__GIVEN RECORDS__
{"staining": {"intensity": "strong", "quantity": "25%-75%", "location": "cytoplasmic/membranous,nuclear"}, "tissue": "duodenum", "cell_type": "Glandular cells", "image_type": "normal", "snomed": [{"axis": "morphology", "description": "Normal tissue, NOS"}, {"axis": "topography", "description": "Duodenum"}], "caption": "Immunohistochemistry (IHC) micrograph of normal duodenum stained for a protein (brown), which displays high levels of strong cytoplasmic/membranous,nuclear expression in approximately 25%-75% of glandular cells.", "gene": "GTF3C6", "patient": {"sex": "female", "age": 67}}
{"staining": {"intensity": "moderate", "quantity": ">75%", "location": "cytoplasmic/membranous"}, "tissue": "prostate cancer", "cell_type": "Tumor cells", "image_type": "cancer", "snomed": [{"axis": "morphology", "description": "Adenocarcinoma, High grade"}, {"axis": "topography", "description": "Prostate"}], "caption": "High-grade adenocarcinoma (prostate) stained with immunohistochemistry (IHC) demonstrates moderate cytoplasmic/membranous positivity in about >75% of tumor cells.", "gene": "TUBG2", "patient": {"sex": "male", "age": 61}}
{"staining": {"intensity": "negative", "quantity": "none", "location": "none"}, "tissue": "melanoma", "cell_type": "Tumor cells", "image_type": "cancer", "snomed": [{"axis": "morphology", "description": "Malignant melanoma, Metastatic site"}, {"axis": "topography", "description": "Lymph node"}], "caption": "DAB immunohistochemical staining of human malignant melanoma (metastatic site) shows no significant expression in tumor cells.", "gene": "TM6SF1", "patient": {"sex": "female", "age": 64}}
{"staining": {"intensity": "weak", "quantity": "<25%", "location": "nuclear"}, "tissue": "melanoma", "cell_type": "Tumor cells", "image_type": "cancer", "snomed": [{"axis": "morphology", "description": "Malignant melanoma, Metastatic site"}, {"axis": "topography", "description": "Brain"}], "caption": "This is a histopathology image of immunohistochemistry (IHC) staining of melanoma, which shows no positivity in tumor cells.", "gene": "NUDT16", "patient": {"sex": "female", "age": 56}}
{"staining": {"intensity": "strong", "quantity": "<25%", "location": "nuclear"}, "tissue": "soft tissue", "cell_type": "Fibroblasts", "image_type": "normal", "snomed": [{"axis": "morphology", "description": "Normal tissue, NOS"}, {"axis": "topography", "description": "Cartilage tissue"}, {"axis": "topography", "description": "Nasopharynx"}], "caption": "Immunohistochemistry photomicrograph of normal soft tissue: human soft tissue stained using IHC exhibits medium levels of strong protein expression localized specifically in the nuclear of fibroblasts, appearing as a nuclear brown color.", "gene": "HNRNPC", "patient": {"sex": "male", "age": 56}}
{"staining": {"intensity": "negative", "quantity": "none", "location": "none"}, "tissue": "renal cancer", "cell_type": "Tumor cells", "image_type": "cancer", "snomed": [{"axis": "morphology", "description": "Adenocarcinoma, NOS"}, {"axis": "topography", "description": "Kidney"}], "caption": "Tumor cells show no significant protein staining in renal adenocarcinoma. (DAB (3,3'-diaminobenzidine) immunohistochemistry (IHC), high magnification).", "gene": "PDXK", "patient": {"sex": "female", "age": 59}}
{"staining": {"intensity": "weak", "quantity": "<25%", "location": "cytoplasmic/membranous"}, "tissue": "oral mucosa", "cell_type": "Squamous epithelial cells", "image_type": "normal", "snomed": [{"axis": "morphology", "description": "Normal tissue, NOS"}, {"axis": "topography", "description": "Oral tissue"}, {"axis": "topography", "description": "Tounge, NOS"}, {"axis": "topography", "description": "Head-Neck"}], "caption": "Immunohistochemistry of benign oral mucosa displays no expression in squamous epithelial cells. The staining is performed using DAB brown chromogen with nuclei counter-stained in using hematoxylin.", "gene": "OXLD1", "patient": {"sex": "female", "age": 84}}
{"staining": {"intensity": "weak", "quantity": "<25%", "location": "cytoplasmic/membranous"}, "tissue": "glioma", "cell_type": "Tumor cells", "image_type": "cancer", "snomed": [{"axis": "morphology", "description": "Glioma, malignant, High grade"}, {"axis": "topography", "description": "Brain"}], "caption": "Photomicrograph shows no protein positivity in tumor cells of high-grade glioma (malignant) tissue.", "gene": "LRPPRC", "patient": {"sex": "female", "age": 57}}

__PROBLEM STATEMENT__
Repeat the material in full, exactly as it stands.

__ANSWER BELOW__
{"staining": {"intensity": "strong", "quantity": "25%-75%", "location": "cytoplasmic/membranous,nuclear"}, "tissue": "duodenum", "cell_type": "Glandular cells", "image_type": "normal", "snomed": [{"axis": "morphology", "description": "Normal tissue, NOS"}, {"axis": "topography", "description": "Duodenum"}], "caption": "Immunohistochemistry (IHC) micrograph of normal duodenum stained for a protein (brown), which displays high levels of strong cytoplasmic/membranous,nuclear expression in approximately 25%-75% of glandular cells.", "gene": "GTF3C6", "patient": {"sex": "female", "age": 67}}
{"staining": {"intensity": "moderate", "quantity": ">75%", "location": "cytoplasmic/membranous"}, "tissue": "prostate cancer", "cell_type": "Tumor cells", "image_type": "cancer", "snomed": [{"axis": "morphology", "description": "Adenocarcinoma, High grade"}, {"axis": "topography", "description": "Prostate"}], "caption": "High-grade adenocarcinoma (prostate) stained with immunohistochemistry (IHC) demonstrates moderate cytoplasmic/membranous positivity in about >75% of tumor cells.", "gene": "TUBG2", "patient": {"sex": "male", "age": 61}}
{"staining": {"intensity": "negative", "quantity": "none", "location": "none"}, "tissue": "melanoma", "cell_type": "Tumor cells", "image_type": "cancer", "snomed": [{"axis": "morphology", "description": "Malignant melanoma, Metastatic site"}, {"axis": "topography", "description": "Lymph node"}], "caption": "DAB immunohistochemical staining of human malignant melanoma (metastatic site) shows no significant expression in tumor cells.", "gene": "TM6SF1", "patient": {"sex": "female", "age": 64}}
{"staining": {"intensity": "weak", "quantity": "<25%", "location": "nuclear"}, "tissue": "melanoma", "cell_type": "Tumor cells", "image_type": "cancer", "snomed": [{"axis": "morphology", "description": "Malignant melanoma, Metastatic site"}, {"axis": "topography", "description": "Brain"}], "caption": "This is a histopathology image of immunohistochemistry (IHC) staining of melanoma, which shows no positivity in tumor cells.", "gene": "NUDT16", "patient": {"sex": "female", "age": 56}}
{"staining": {"intensity": "strong", "quantity": "<25%", "location": "nuclear"}, "tissue": "soft tissue", "cell_type": "Fibroblasts", "image_type": "normal", "snomed": [{"axis": "morphology", "description": "Normal tissue, NOS"}, {"axis": "topography", "description": "Cartilage tissue"}, {"axis": "topography", "description": "Nasopharynx"}], "caption": "Immunohistochemistry photomicrograph of normal soft tissue: human soft tissue stained using IHC exhibits medium levels of strong protein expression localized specifically in the nuclear of fibroblasts, appearing as a nuclear brown color.", "gene": "HNRNPC", "patient": {"sex": "male", "age": 56}}
{"staining": {"intensity": "negative", "quantity": "none", "location": "none"}, "tissue": "renal cancer", "cell_type": "Tumor cells", "image_type": "cancer", "snomed": [{"axis": "morphology", "description": "Adenocarcinoma, NOS"}, {"axis": "topography", "description": "Kidney"}], "caption": "Tumor cells show no significant protein staining in renal adenocarcinoma. (DAB (3,3'-diaminobenzidine) immunohistochemistry (IHC), high magnification).", "gene": "PDXK", "patient": {"sex": "female", "age": 59}}
{"staining": {"intensity": "weak", "quantity": "<25%", "location": "cytoplasmic/membranous"}, "tissue": "oral mucosa", "cell_type": "Squamous epithelial cells", "image_type": "normal", "snomed": [{"axis": "morphology", "description": "Normal tissue, NOS"}, {"axis": "topography", "description": "Oral tissue"}, {"axis": "topography", "description": "Tounge, NOS"}, {"axis": "topography", "description": "Head-Neck"}], "caption": "Immunohistochemistry of benign oral mucosa displays no expression in squamous epithelial cells. The staining is performed using DAB brown chromogen with nuclei counter-stained in using hematoxylin.", "gene": "OXLD1", "patient": {"sex": "female", "age": 84}}
{"staining": {"intensity": "weak", "quantity": "<25%", "location": "cytoplasmic/membranous"}, "tissue": "glioma", "cell_type": "Tumor cells", "image_type": "cancer", "snomed": [{"axis": "morphology", "description": "Glioma, malignant, High grade"}, {"axis": "topography", "description": "Brain"}], "caption": "Photomicrograph shows no protein positivity in tumor cells of high-grade glioma (malignant) tissue.", "gene": "LRPPRC", "patient": {"sex": "female", "age": 57}}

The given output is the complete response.